Vous dire que, sous l'eau, on en rencontre souvent, serait affabulé
quelque peu.
Mais à l'époque où, en Algérie, nous écumions
gaîment les fonds marins de la plage de l'Indépendance,
j'avais eu la chance émerveillée de tomber sur un gros
spécimen. Il devait faire quarante centimètres de longueur
et était fiché verticalement à même le rocher
et bayait aux corneilles, comme tous les bivalves que vous rencontrerez
sous l'eau, seulement tant que vous ne les touchez pas.
Dès que vous mettez la main sur eux, ils se ferment hermétiquement
et sans une lame de bonne facture, il est impossible de séparer
les deux parties de la coquille.
Or donc, ce jour-là, j'aperçois ce gros éventail
naturel, au fond de l'eau et je descends lui tâter la croupe,
il se ferme et je le saisis à pleines mains pour le remonter
en surface. Rien à faire, il est quasiment soudé au rocher.

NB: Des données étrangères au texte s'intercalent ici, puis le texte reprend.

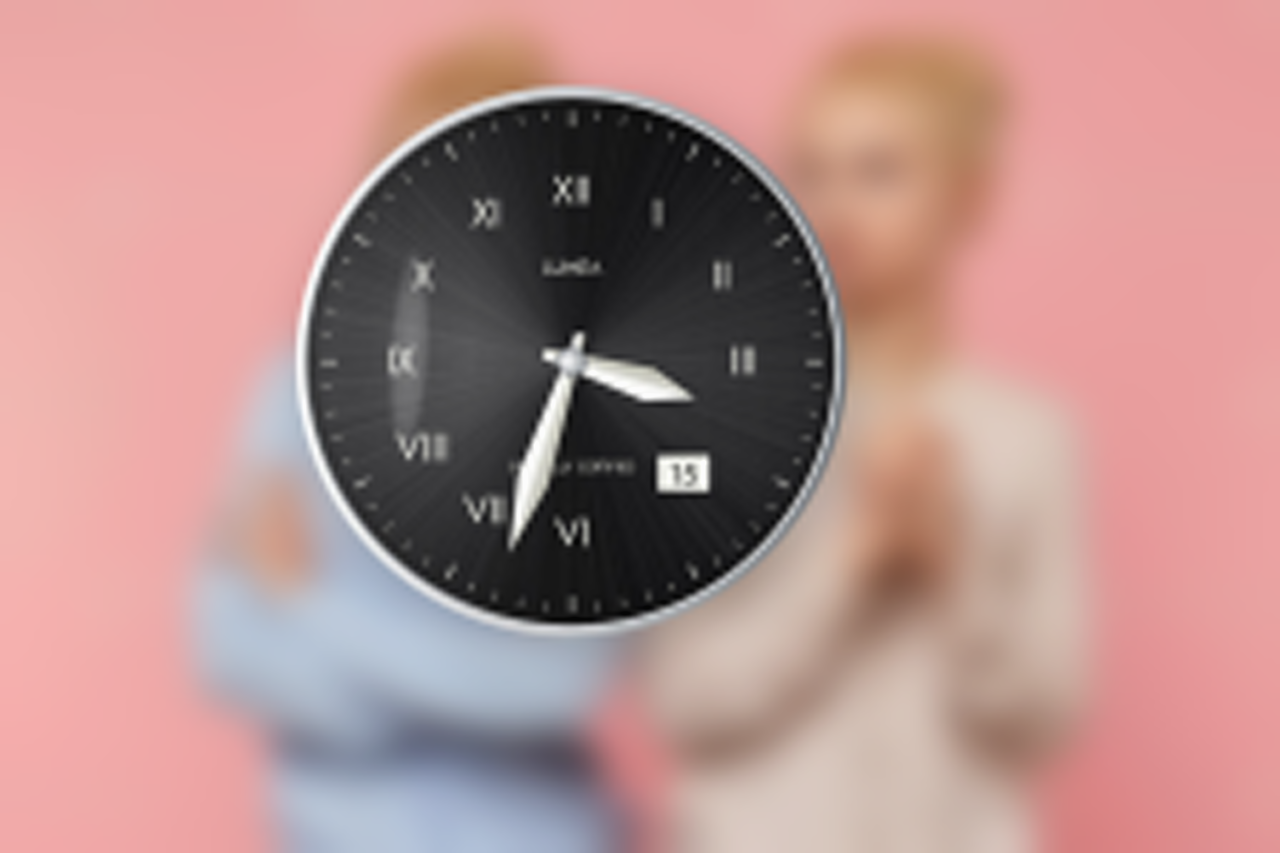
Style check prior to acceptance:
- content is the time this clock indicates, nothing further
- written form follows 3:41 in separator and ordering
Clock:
3:33
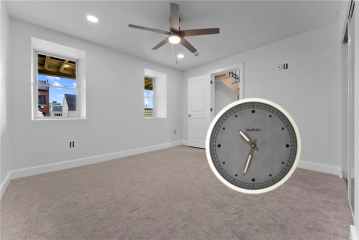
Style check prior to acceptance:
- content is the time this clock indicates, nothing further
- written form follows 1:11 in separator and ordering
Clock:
10:33
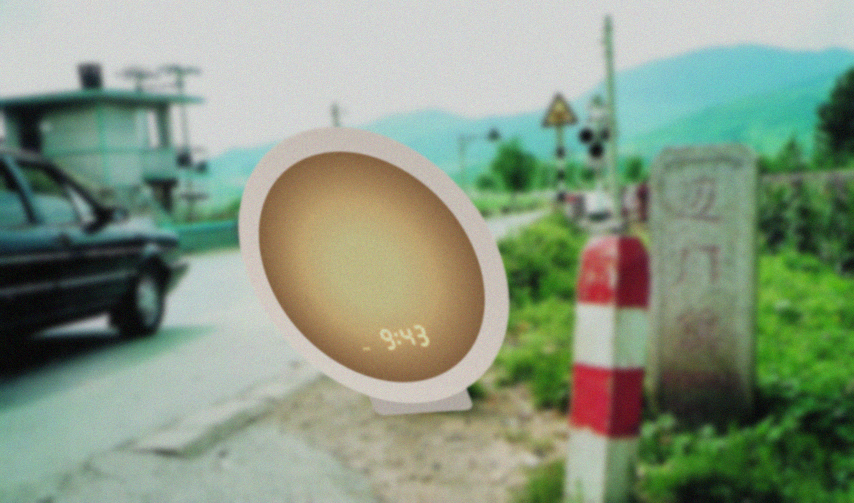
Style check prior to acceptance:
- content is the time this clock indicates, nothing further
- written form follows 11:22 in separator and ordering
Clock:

Je remonte donc prendre mon souffle et redescends pour m'accroupir
avec mes deux pieds palmés de chaque côté, je le
saisis à pleines mains et je pousse sur le fond en dépliant
violemment les genoux. C'est à ce prix et encore en y mettant
toute ma force juvénile de l'époque que j'ai pu desceller
la bestiole de son port d'attache.
Une fois hors de l'eau, nous avons pu admirer la bête. Les coquilles
sont légèrement striées, de couleur orangée
quand on arrive à leur ôter tout le calcaire qui les recouvre
et, à l'opposé de la pointe sur la partie la plus large
de la coquille, il existe des aspérités, en forme de tubes,
légèrement espacés, d'où sans doute son
nom de peigne.
Vous dire que la chair de ce mollusque est un régal serait
également un tantinet exagéré. Je lui préfère
et de beaucoup celle des huîtres, d'où qu'elles viennent
Bouzigues ou Oléron.
Mais c'est assurément ailleurs que l'on trouve un attrait à
cette bestiole. La mienne, mais elle ne le sont pas toutes, avait l'intérieur
des coquilles nacrées et irisées à souhait, offrant
un miroitement de couleurs merveilleuses. Disposées sur une cheminée
de chaque côté de celle-ci, elles accueillent lumière
artificielle et la réfléchissent merveilleusement.